One of the things that keep surprising me over and over again is how much effort companies spend on processing, cleaning, converting and preparing data. For the companies that I work with, the data science teams easily spend 90-95 percent of their time just preparing data for use in machine learning/deep learning deployments. This is caused by several challenges, of which data silos, lack of labeled data, unbalanced training sets, training/serving skew and unstable data pipelines are the most common ones.
Data silos are concerned with the typical situation that every team and department conduct their own data collection for their own purposes. As many companies use DevOps, continuous deployment or some type of frequent, periodic delivery, the semantics of the data tends to change with every new version of the software. That makes it difficult to use data collected over longer periods for training, requiring data scientists and engineers to manually review the data from every period and convert it to create a larger, homogeneous set that can be used for training.
The second challenge is that although most companies have vast amounts of data available, typically very little of that data is labeled. That means that data scientists and engineers have to do that manually or find other, automated ways to label data as it is generated. Depending on the task, this can be very time consuming and challenging. For instance, in the case of prediction, the time delay between the prediction and the actual outcome becoming known can be quite significant, complicating the labeling efforts.
Third, in many cases, the ratio between different classes of activities is amazingly large. For instance, in the case of preventive maintenance applications, machines may perform without issues for months or years on end before reaching a state where they fail. This means that the data for the training set is highly unbalanced. Naively training with this data may easily cause a situation where the system never indicates an upcoming maintenance issue, having an accuracy in the high 99 percent range as most of the time it doesn’t require preventive maintenance.
The unbalanced training sets, of course, need to be balanced by humans for training purposes but this leads to the fourth challenge, training/serving skew. Due to the large amount of manual work data scientists and engineers put in the data sets, among other things, a relevant gap can easily emerge between model performance in training and in operation. Some companies use A/B testing as a mechanism to avoid underperforming models receiving too much traffic but that’s not always feasible.
Finally, data pipelines have traditionally been treated with much less mature engineering than code pipelines. This leads to a frequent occurrence of data sources not being updated or providing data with different semantics. The most dangerous case of this is when the engineers have inserted defensive mechanisms in the data pipeline, serving the model with stale data under the assumption that any data stream-related issues are temporary. If a part of the pipeline then permanently breaks, the model may underperform or not perform at all but it may still take a long time for this to surface.
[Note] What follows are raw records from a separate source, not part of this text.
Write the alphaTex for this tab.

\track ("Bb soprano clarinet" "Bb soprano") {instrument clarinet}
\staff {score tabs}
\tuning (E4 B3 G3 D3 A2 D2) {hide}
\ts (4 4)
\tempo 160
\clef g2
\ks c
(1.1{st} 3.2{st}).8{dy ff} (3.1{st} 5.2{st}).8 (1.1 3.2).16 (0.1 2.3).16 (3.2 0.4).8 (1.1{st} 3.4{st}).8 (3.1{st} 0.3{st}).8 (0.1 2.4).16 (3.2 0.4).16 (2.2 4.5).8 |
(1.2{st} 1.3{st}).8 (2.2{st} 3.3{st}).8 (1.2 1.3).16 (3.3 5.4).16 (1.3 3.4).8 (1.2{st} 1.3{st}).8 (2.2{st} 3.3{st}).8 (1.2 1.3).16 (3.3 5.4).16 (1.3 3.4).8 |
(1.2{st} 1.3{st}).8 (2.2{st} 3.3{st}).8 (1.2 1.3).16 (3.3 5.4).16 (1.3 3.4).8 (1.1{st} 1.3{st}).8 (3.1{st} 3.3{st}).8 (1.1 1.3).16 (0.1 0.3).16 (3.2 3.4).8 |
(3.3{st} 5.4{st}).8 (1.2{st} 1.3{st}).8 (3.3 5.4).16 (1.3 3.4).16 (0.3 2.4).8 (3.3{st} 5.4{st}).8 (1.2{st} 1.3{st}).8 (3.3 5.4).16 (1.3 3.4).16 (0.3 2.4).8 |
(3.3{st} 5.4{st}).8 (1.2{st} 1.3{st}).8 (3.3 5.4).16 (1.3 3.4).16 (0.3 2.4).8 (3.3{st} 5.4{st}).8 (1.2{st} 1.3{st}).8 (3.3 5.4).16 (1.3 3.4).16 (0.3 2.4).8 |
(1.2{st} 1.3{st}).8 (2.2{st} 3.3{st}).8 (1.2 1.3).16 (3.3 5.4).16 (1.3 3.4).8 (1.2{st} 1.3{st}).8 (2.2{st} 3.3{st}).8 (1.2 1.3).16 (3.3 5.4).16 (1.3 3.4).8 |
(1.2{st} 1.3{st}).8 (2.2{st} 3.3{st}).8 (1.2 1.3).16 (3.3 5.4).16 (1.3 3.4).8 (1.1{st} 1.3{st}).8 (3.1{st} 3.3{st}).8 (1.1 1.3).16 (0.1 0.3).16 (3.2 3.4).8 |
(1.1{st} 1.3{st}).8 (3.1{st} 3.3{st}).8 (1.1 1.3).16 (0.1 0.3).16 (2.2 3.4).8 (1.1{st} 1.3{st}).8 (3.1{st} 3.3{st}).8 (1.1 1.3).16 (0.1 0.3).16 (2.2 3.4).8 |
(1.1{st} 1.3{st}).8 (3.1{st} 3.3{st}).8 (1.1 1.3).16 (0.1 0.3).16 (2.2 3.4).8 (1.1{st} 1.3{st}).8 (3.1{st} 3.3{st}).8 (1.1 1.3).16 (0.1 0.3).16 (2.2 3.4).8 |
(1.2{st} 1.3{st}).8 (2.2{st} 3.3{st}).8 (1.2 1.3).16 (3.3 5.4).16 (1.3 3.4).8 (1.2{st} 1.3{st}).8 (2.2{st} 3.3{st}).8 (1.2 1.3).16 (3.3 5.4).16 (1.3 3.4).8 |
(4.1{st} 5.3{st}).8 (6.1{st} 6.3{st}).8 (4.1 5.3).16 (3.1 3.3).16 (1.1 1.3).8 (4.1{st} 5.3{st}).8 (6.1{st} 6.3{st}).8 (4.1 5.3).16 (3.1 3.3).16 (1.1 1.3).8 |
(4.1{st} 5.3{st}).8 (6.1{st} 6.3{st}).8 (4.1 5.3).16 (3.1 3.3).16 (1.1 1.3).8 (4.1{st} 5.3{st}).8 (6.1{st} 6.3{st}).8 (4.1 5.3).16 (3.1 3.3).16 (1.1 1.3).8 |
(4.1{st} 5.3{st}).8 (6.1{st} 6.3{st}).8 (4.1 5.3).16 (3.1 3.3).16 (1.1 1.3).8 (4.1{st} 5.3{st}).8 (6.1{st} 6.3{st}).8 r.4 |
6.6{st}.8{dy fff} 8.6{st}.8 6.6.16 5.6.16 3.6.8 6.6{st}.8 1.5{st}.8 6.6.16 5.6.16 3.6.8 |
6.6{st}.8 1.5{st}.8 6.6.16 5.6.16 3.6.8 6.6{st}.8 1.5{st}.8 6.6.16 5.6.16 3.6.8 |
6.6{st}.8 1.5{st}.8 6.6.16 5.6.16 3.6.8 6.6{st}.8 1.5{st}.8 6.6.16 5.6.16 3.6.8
To address these issues, the concept of DataOps is adopted in the research and industry communities. The notion is to automate, instrument and maintain the data pipeline for analytics and ML/DL. There even is a manifesto with 18 principles!
Concluding, with many companies increasingly depending on data, analytics and AI, the quality of the data and the stability of data pipelines is of increasing importance. DataOps may well be a key for achieving what we refer to as operational AI. Make sure you give your data the attention it deserves!